A member of the city administration said that there was a danger that the statue would collapse if emergency repair work was not carried out.

"Experts have come to the conclusion that there is a threat of collapse, therefore the monument needs to be dismantled. The work will be carried out tonight. The damaged statue will be taken to professional restorers for a thorough examination and to carry out the restoration work. Initial estimates put the cost of the work at 6-8 million rubles ($17,300 - $23,500)," an administration press release said.

The bronze monument to Lenin was unveiled on November 7, 1926 at the site where the Russian communist leader made a prominent speech after returning from exile in 1917 just prior to the Russian Revolution. The statue was later moved closer to the Neva River.
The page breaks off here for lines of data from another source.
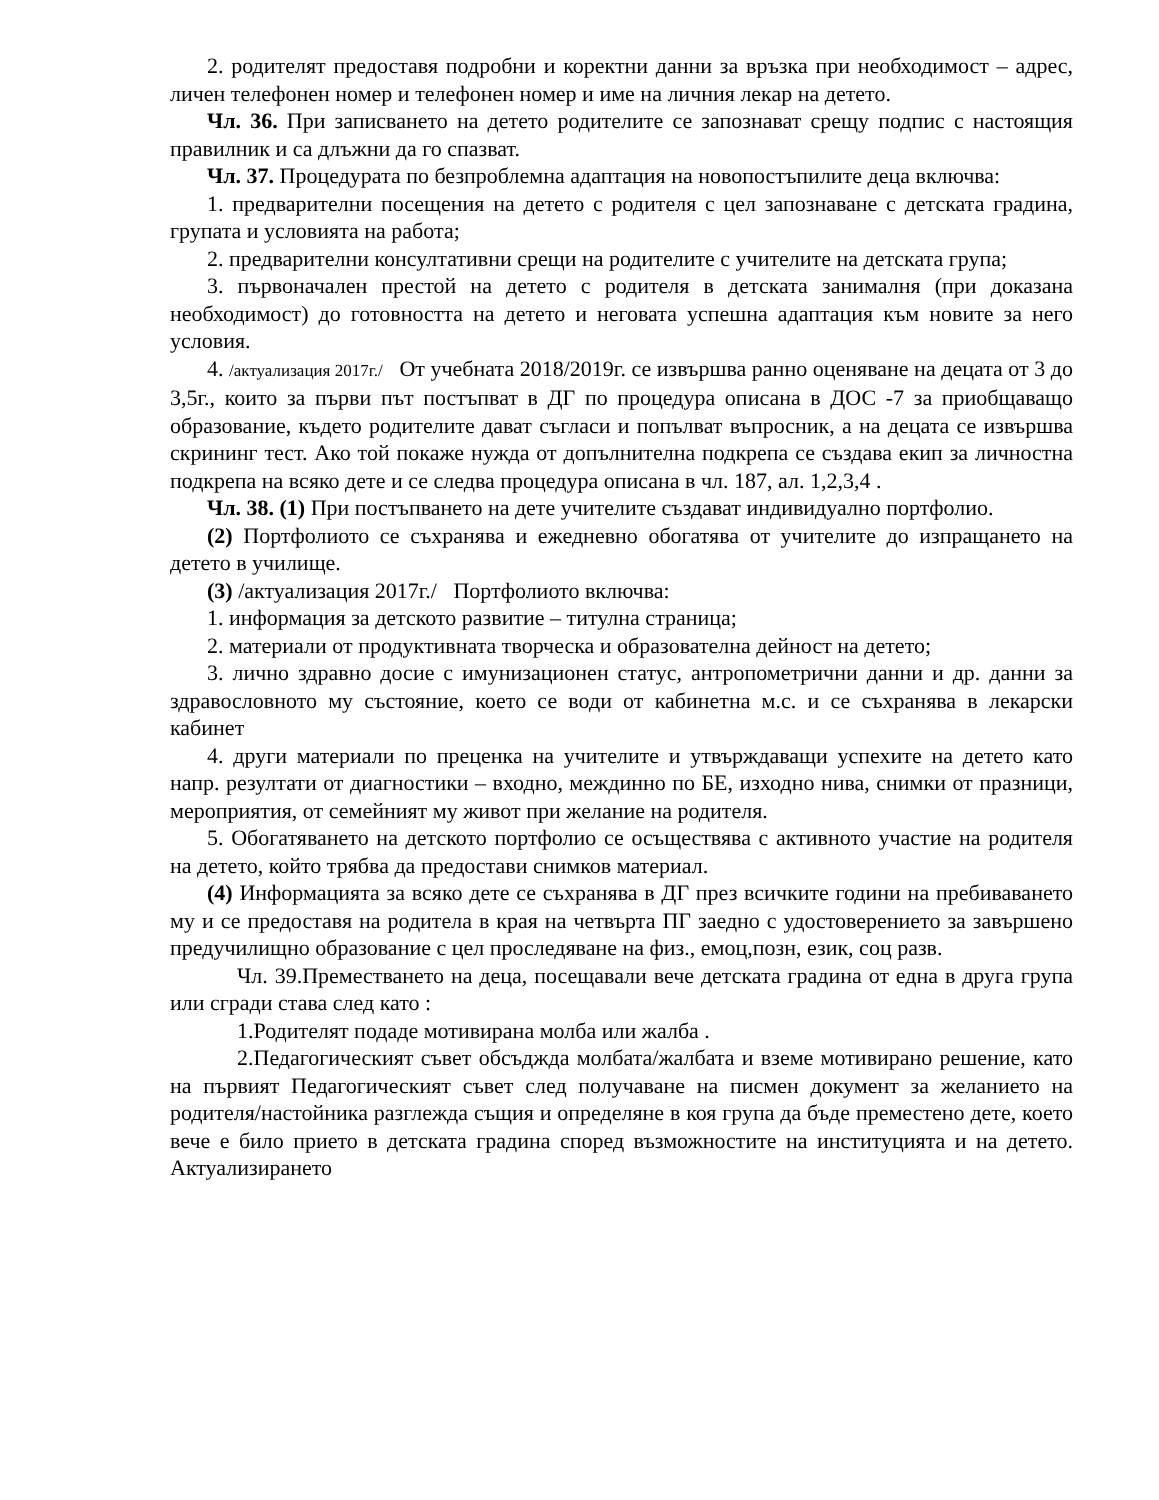2. родителят предоставя подробни и коректни данни за връзка при необходимост – адрес, личен телефонен номер и телефонен номер и име на личния лекар на детето.
Чл. 36. При записването на детето родителите се запознават срещу подпис с настоящия правилник и са длъжни да го спазват.
Чл. 37. Процедурата по безпроблемна адаптация на новопостъпилите деца включва:
1. предварителни посещения на детето с родителя с цел запознаване с детската градина, групата и условията на работа;
2. предварителни консултативни срещи на родителите с учителите на детската група;
3. първоначален престой на детето с родителя в детската занималня (при доказана необходимост) до готовността на детето и неговата успешна адаптация към новите за него условия.
4. /актуализация 2017г./ От учебната 2018/2019г. се извършва ранно оценяване на децата от 3 до 3,5г., които за първи път постъпват в ДГ по процедура описана в ДОС -7 за приобщаващо образование, където родителите дават съгласи и попълват въпросник, а на децата се извършва скрининг тест. Ако той покаже нужда от допълнителна подкрепа се създава екип за личностна подкрепа на всяко дете и се следва процедура описана в чл. 187, ал. 1,2,3,4 .
Чл. 38. (1) При постъпването на дете учителите създават индивидуално портфолио.
(2) Портфолиото се съхранява и ежедневно обогатява от учителите до изпращането на детето в училище.
(3) /актуализация 2017г./ Портфолиото включва:
1. информация за детското развитие – титулна страница;
2. материали от продуктивната творческа и образователна дейност на детето;
3. лично здравно досие с имунизационен статус, антропометрични данни и др. данни за здравословното му състояние, което се води от кабинетна м.с. и се съхранява в лекарски кабинет
4. други материали по преценка на учителите и утвърждаващи успехите на детето като напр. резултати от диагностики – входно, междинно по БЕ, изходно нива, снимки от празници, мероприятия, от семейният му живот при желание на родителя.
5. Обогатяването на детското портфолио се осъществява с активното участие на родителя на детето, който трябва да предостави снимков материал.
(4) Информацията за всяко дете се съхранява в ДГ през всичките години на пребиваването му и се предоставя на родитела в края на четвърта ПГ заедно с удостоверението за завършено предучилищно образование с цел проследяване на физ., емоц,позн, език, соц разв.
Чл. 39.Преместването на деца, посещавали вече детската градина от една в друга група или сгради става след като :
1.Родителят подаде мотивирана молба или жалба .
2.Педагогическият съвет обсъджда молбата/жалбата и вземе мотивирано решение, като на първият Педагогическият съвет след получаване на писмен документ за желанието на родителя/настойника разглежда същия и определяне в коя група да бъде преместено дете, което вече е било прието в детската градина според възможностите на институцията и на детето. Актуализирането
Although there were once numerous Lenin monuments in St. Petersburg, the 10-meter high bronze statue is one of the few to have survived the collapse of the U.S.S.R. Residents of Russia's second-largest city protected it from artillery fire during WWII.

The Communist Party of Russia was outraged by the explosion which it described as "a politically-charged act of vandalism."

"Indeed, Lenin standing on the armored car is not just a monument to Lenin. It is a symbol of the revolution, [built] at its starting point," a party leader, Ivan Melnikov, said. "An attack against the symbol is not just an explosion. It is clear that the organizers were seeking to demonstrate something by such a move."

"I'm sure the public will condemn what has happened tonight," he added.

Communist Party lawmaker Valery Rashkin said the explosion could be an attempt to distract public attention from pressing problems.

"I am not ruling out that this was a kind of provocation for our criticism of authorities, an attempt to distract attention from the present-day conditions," he said.